[EXTRACT]:
################
The young woman on the cell phone didn't even slow down as she passed Bottenfield Elementary School, even though the crossing guard was already in the middle of Prospect Avenue.
She drove past the school, easily going faster than 20 mph, said Bottenfield parent Leeann Stack, who watched the woman continue her conversation as she drove past the crossing guard last week.
"She was just oblivious," Stack said.
The incident was not unusual. Rose Hudson, the crossing guard at the school's dismissal time and co-chair of the Champaign-Urbana Safe Routes to School Project, regularly sees drivers going too fast through the school zone. Others drive past even when she's out in the street with her flags.
"They're looking down at their phones. They're just zoning," Hudson said. "They don't see me and the orange that is everywhere."
Crossing Prospect Avenue was identified as the worst problem for children walking or biking to school in Champaign in a Safe Routes to School report released in the spring. Students on their way to Bottenfield or South Side elementary schools face heavy traffic, speeding cars and drivers not yielding at the crosswalks, the report states.
In Urbana, the hot spot is the intersection of Oregon and Vine streets, where some Leal Elementary School students cross. The report identified the same problems, along with the lack of a crossing guard. The Urbana police reinstated a crossing guard at that intersection this school year.
The Safe Routes to School Project plans to increase its efforts to teach kids about safety and make adults aware of the need to be cautious in school zones. The project received a $62,000 grant for this school year from the Federal Highway Administration – more than double what it received last year.
The plans include a "walking school bus," to be piloted at King Elementary School in Urbana. Adults would chaperone children on their walk to school, and there would be a set schedule for stops along the route.
Hudson said she's had difficulty finding parent volunteers, so she's hoping to recruit some University of Illinois students and start a walking school bus once a week or once every couple of weeks.
She started a frequent walker program last year at Carrie Busey and Robeson elementary schools in Champaign. The schools incorporated the program into P.E. class or recess, and the children earn tokens in the shape of a foot for their miles walked. Plans include expanding the program to other schools.
Hudson also helped Robeson and Kenwood Elementary School design a park and walk program, as part of revamped traffic flow patterns at the schools. She talked with parents about places they could park away from the school and walk their children a block or two to the building. It not only lets the kids get some exercise, it reduces traffic congestion around the school, she said.
She is working with Barkstall on a park and walk plan this year.
The project will continue its billboard campaign and there may be radio and TV spots and ads in movie theaters as well. It will also continue its crossing guard appreciation program, bicycle rodeos that teach safety, and its Walk and Bike to School Day events, scheduled for Oct. 7.
################
[STATED GOAL]:
Please answer these questions from the school-zone safety article:
(a) Which intersection does the report name as the hot spot in Urbana?
(b) How large is the Federal Highway Administration grant for this school year?
(c) Where will the "walking school bus" be piloted?
################
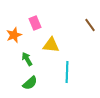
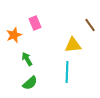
yellow triangle: moved 22 px right; rotated 12 degrees counterclockwise
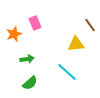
orange star: moved 1 px up
yellow triangle: moved 3 px right, 1 px up
green arrow: rotated 112 degrees clockwise
cyan line: rotated 50 degrees counterclockwise
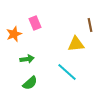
brown line: rotated 24 degrees clockwise
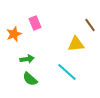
brown line: rotated 24 degrees counterclockwise
green semicircle: moved 4 px up; rotated 84 degrees clockwise
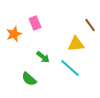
green arrow: moved 16 px right, 2 px up; rotated 48 degrees clockwise
cyan line: moved 3 px right, 4 px up
green semicircle: moved 1 px left
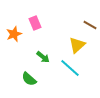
brown line: rotated 24 degrees counterclockwise
yellow triangle: moved 1 px right, 1 px down; rotated 36 degrees counterclockwise
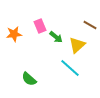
pink rectangle: moved 5 px right, 3 px down
orange star: rotated 14 degrees clockwise
green arrow: moved 13 px right, 20 px up
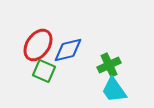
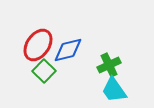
green square: rotated 20 degrees clockwise
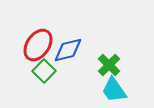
green cross: rotated 20 degrees counterclockwise
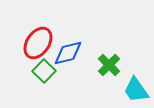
red ellipse: moved 2 px up
blue diamond: moved 3 px down
cyan trapezoid: moved 22 px right
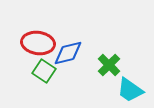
red ellipse: rotated 64 degrees clockwise
green square: rotated 10 degrees counterclockwise
cyan trapezoid: moved 6 px left; rotated 20 degrees counterclockwise
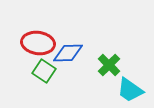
blue diamond: rotated 12 degrees clockwise
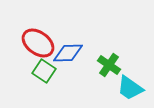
red ellipse: rotated 28 degrees clockwise
green cross: rotated 10 degrees counterclockwise
cyan trapezoid: moved 2 px up
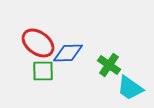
green square: moved 1 px left; rotated 35 degrees counterclockwise
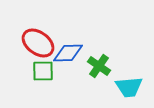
green cross: moved 10 px left, 1 px down
cyan trapezoid: moved 1 px left, 1 px up; rotated 40 degrees counterclockwise
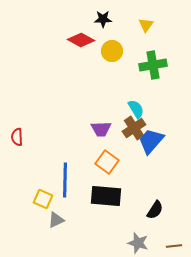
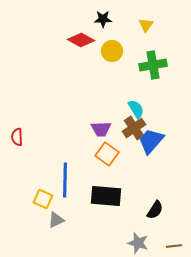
orange square: moved 8 px up
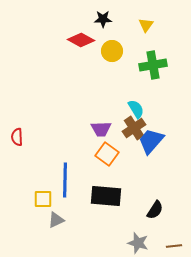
yellow square: rotated 24 degrees counterclockwise
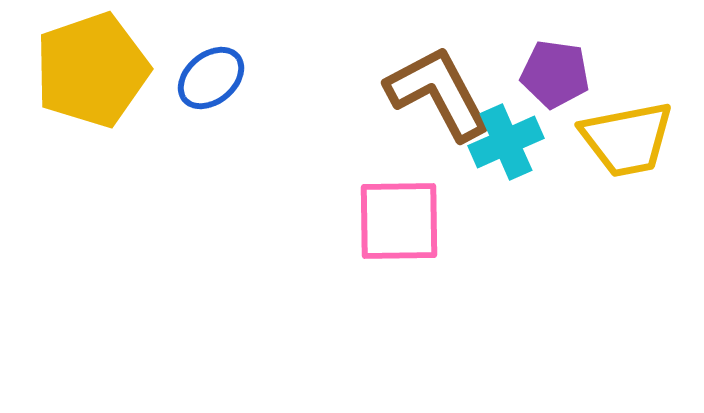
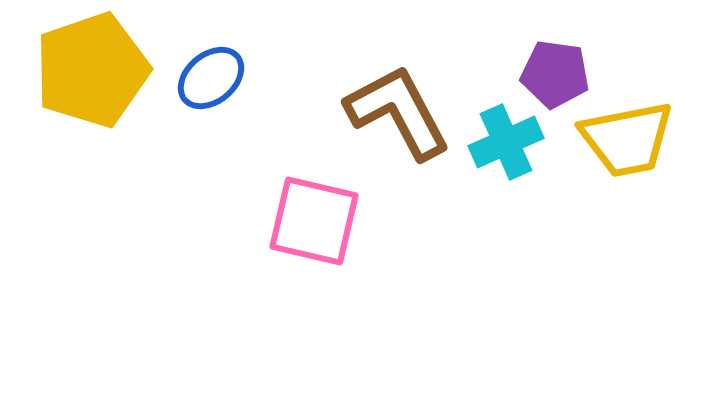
brown L-shape: moved 40 px left, 19 px down
pink square: moved 85 px left; rotated 14 degrees clockwise
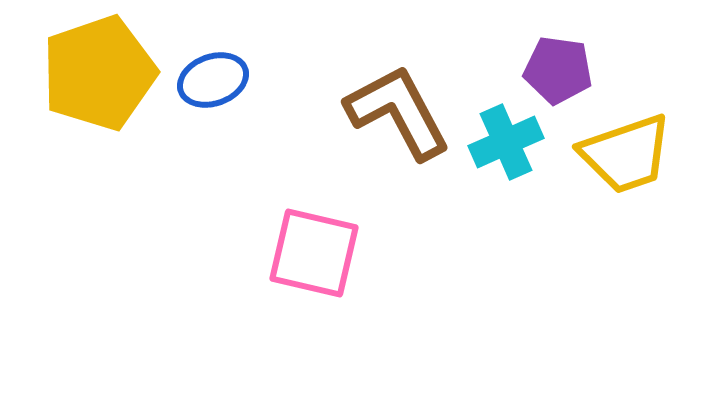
yellow pentagon: moved 7 px right, 3 px down
purple pentagon: moved 3 px right, 4 px up
blue ellipse: moved 2 px right, 2 px down; rotated 20 degrees clockwise
yellow trapezoid: moved 1 px left, 15 px down; rotated 8 degrees counterclockwise
pink square: moved 32 px down
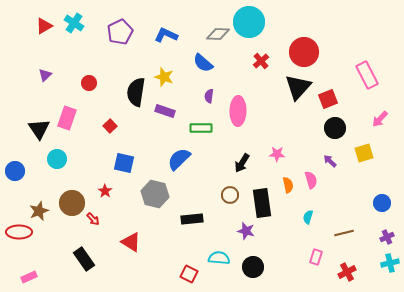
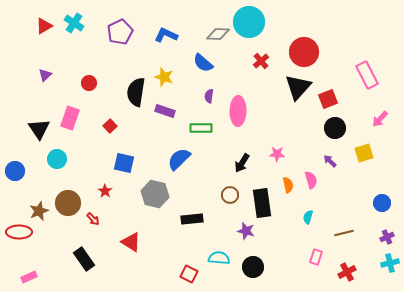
pink rectangle at (67, 118): moved 3 px right
brown circle at (72, 203): moved 4 px left
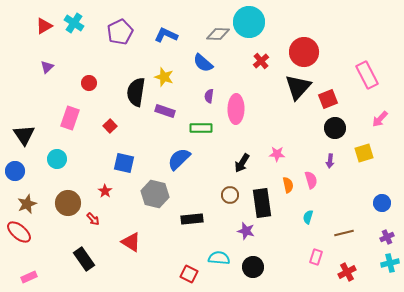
purple triangle at (45, 75): moved 2 px right, 8 px up
pink ellipse at (238, 111): moved 2 px left, 2 px up
black triangle at (39, 129): moved 15 px left, 6 px down
purple arrow at (330, 161): rotated 128 degrees counterclockwise
brown star at (39, 211): moved 12 px left, 7 px up
red ellipse at (19, 232): rotated 40 degrees clockwise
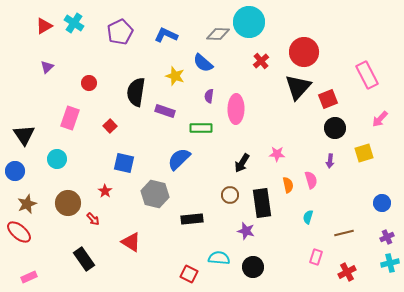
yellow star at (164, 77): moved 11 px right, 1 px up
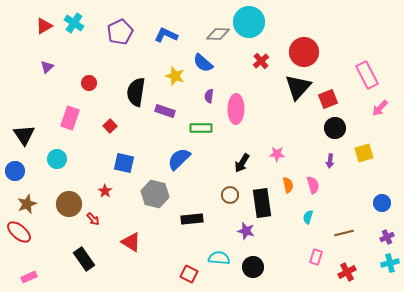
pink arrow at (380, 119): moved 11 px up
pink semicircle at (311, 180): moved 2 px right, 5 px down
brown circle at (68, 203): moved 1 px right, 1 px down
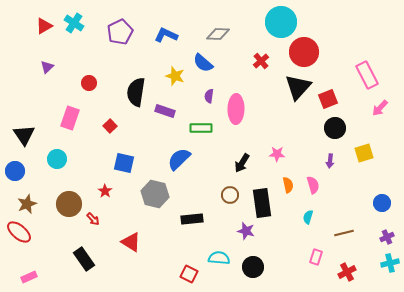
cyan circle at (249, 22): moved 32 px right
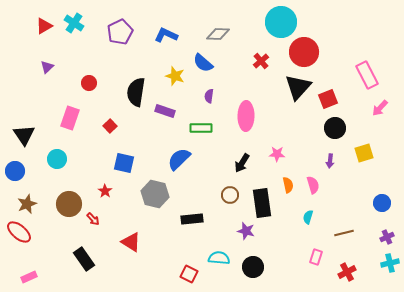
pink ellipse at (236, 109): moved 10 px right, 7 px down
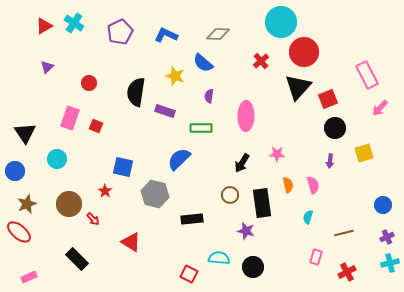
red square at (110, 126): moved 14 px left; rotated 24 degrees counterclockwise
black triangle at (24, 135): moved 1 px right, 2 px up
blue square at (124, 163): moved 1 px left, 4 px down
blue circle at (382, 203): moved 1 px right, 2 px down
black rectangle at (84, 259): moved 7 px left; rotated 10 degrees counterclockwise
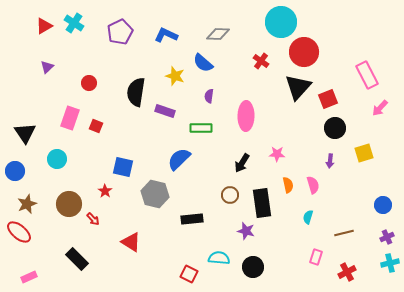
red cross at (261, 61): rotated 14 degrees counterclockwise
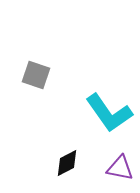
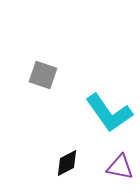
gray square: moved 7 px right
purple triangle: moved 1 px up
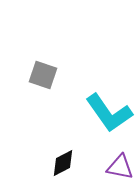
black diamond: moved 4 px left
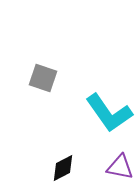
gray square: moved 3 px down
black diamond: moved 5 px down
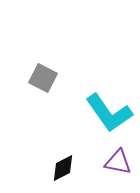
gray square: rotated 8 degrees clockwise
purple triangle: moved 2 px left, 5 px up
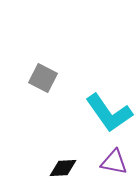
purple triangle: moved 4 px left
black diamond: rotated 24 degrees clockwise
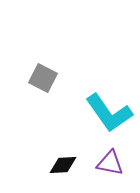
purple triangle: moved 4 px left, 1 px down
black diamond: moved 3 px up
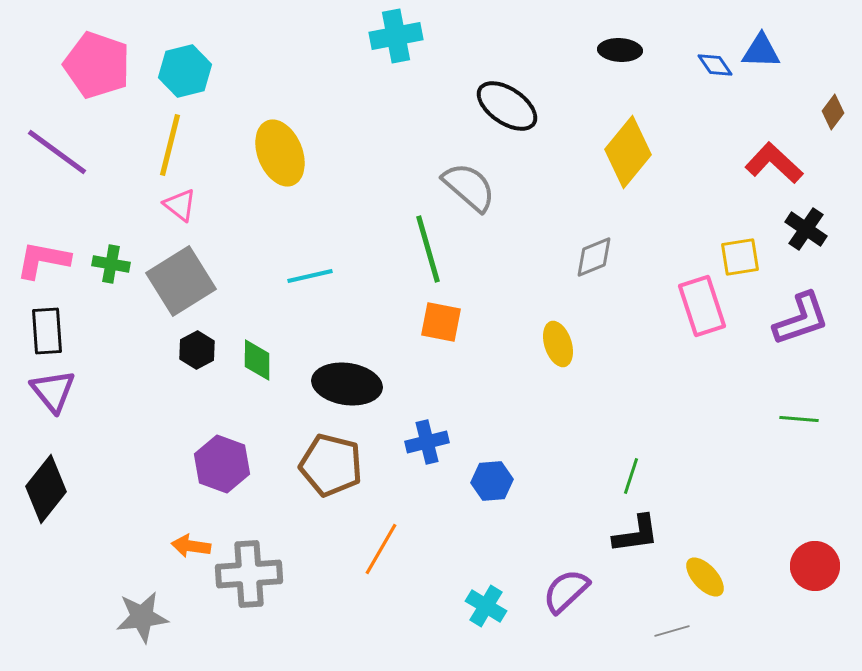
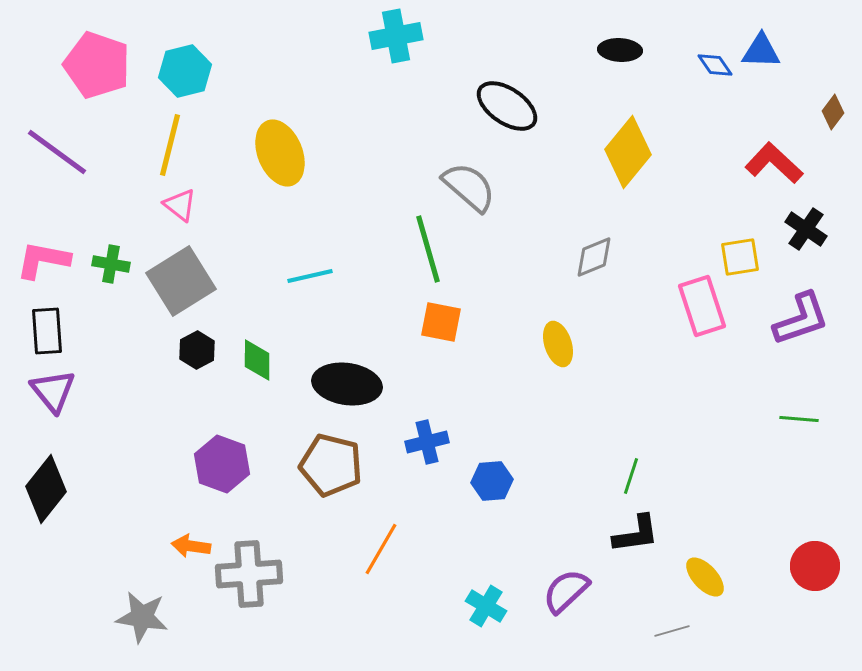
gray star at (142, 617): rotated 16 degrees clockwise
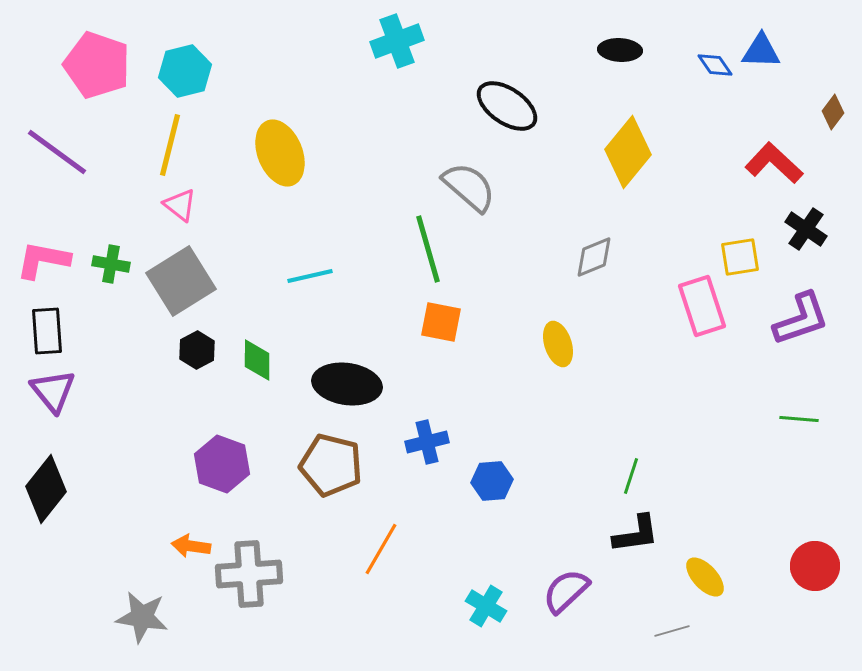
cyan cross at (396, 36): moved 1 px right, 5 px down; rotated 9 degrees counterclockwise
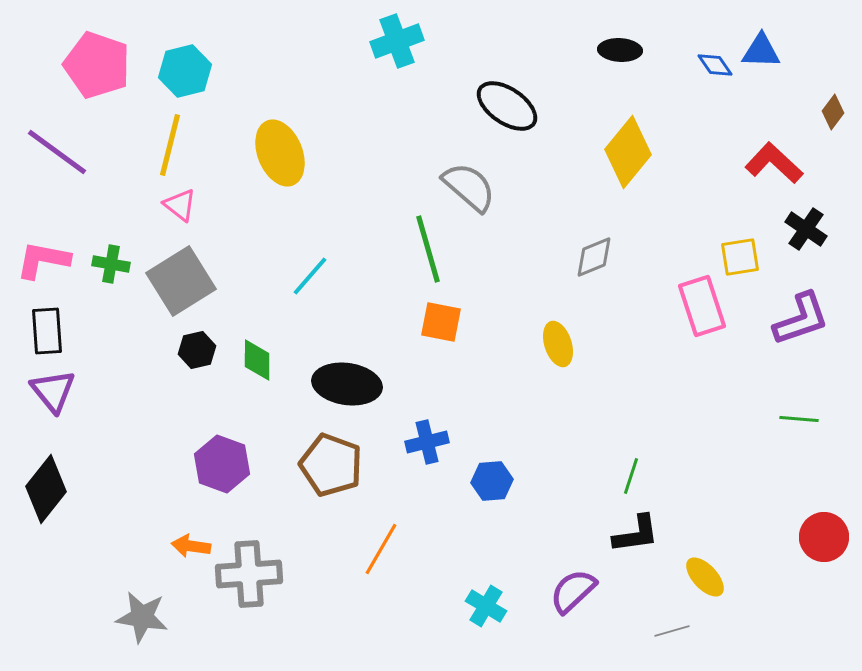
cyan line at (310, 276): rotated 36 degrees counterclockwise
black hexagon at (197, 350): rotated 15 degrees clockwise
brown pentagon at (331, 465): rotated 6 degrees clockwise
red circle at (815, 566): moved 9 px right, 29 px up
purple semicircle at (566, 591): moved 7 px right
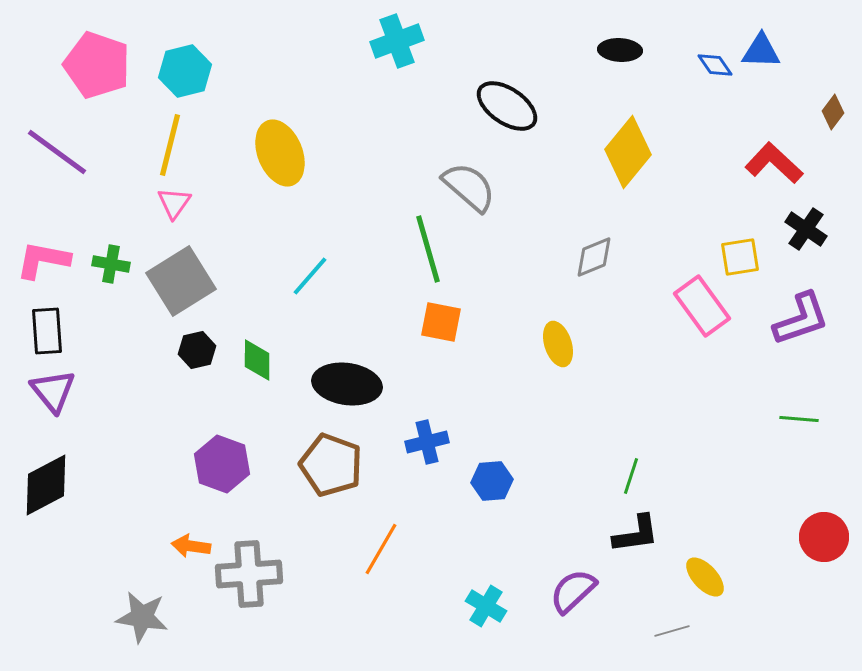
pink triangle at (180, 205): moved 6 px left, 2 px up; rotated 27 degrees clockwise
pink rectangle at (702, 306): rotated 18 degrees counterclockwise
black diamond at (46, 489): moved 4 px up; rotated 24 degrees clockwise
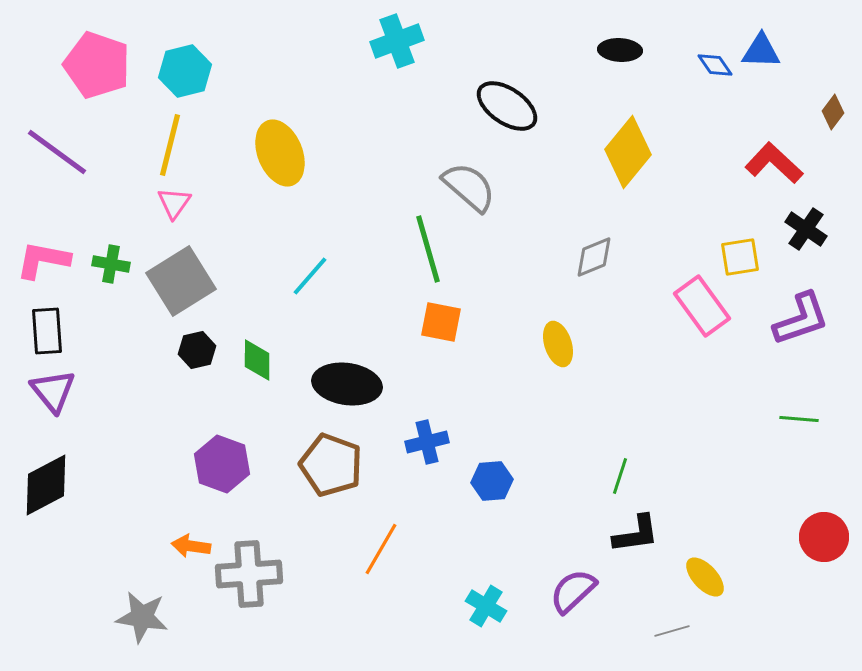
green line at (631, 476): moved 11 px left
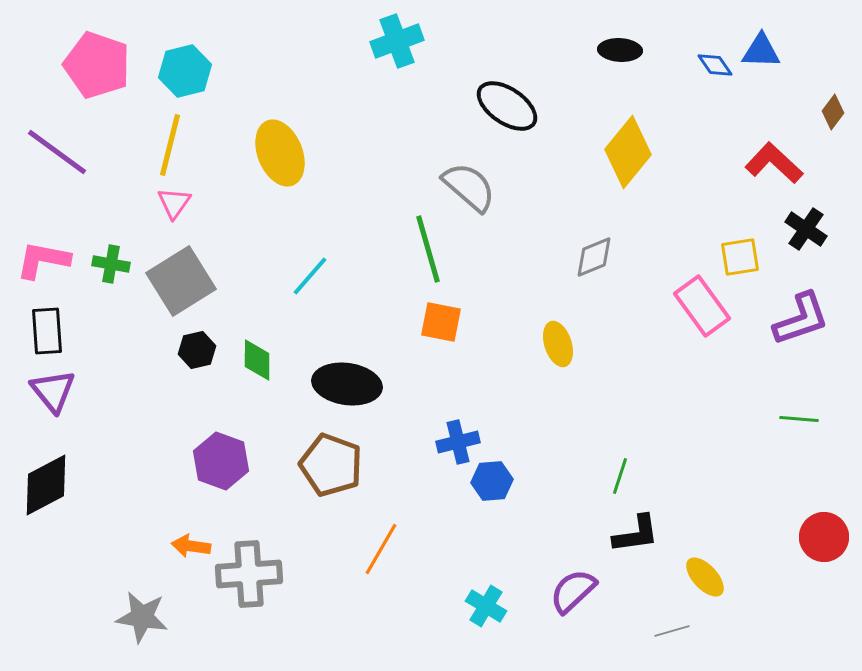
blue cross at (427, 442): moved 31 px right
purple hexagon at (222, 464): moved 1 px left, 3 px up
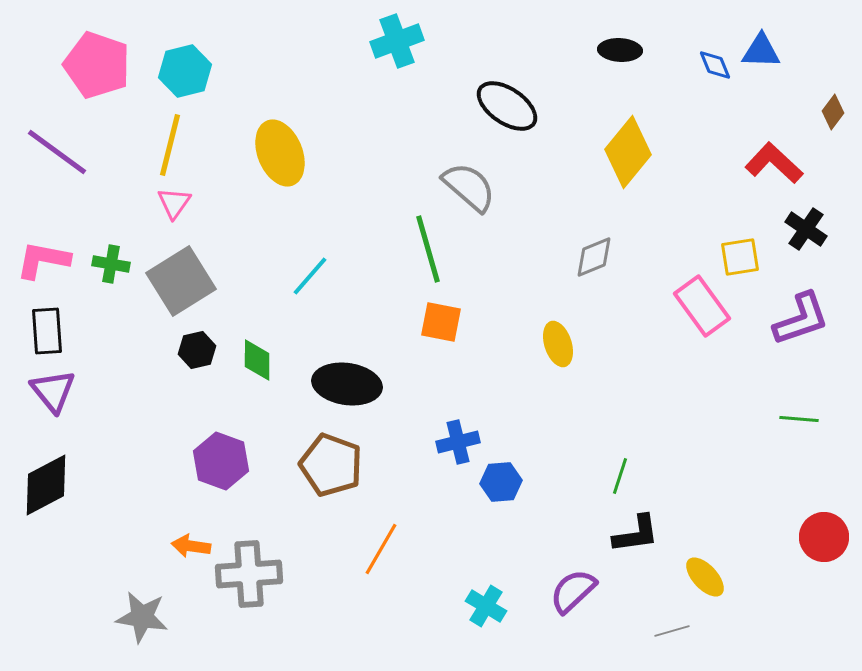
blue diamond at (715, 65): rotated 12 degrees clockwise
blue hexagon at (492, 481): moved 9 px right, 1 px down
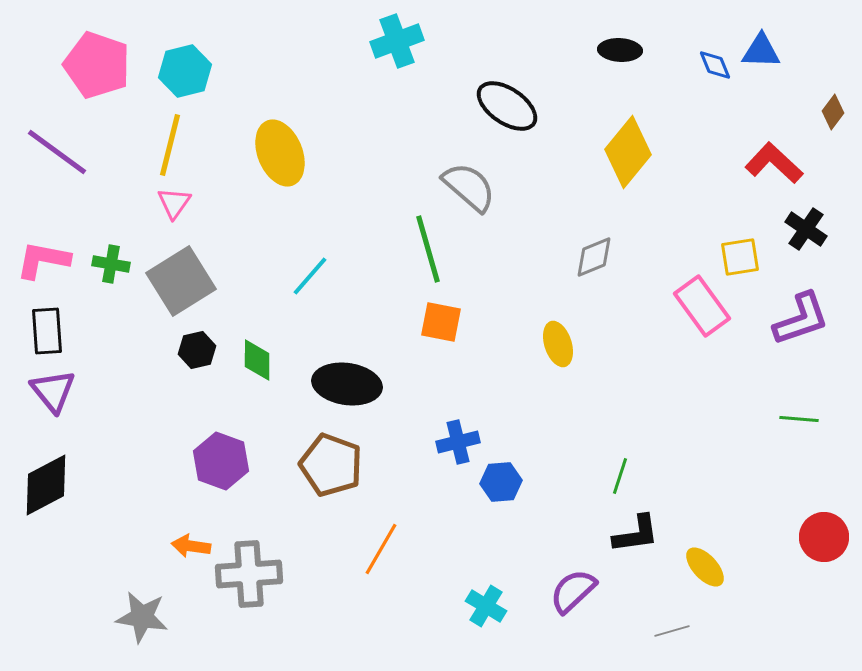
yellow ellipse at (705, 577): moved 10 px up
################
[TASK OUTPUT]:
(a) The intersection of Oregon and Vine streets.
(b) $62,000.
(c) King Elementary School in Urbana.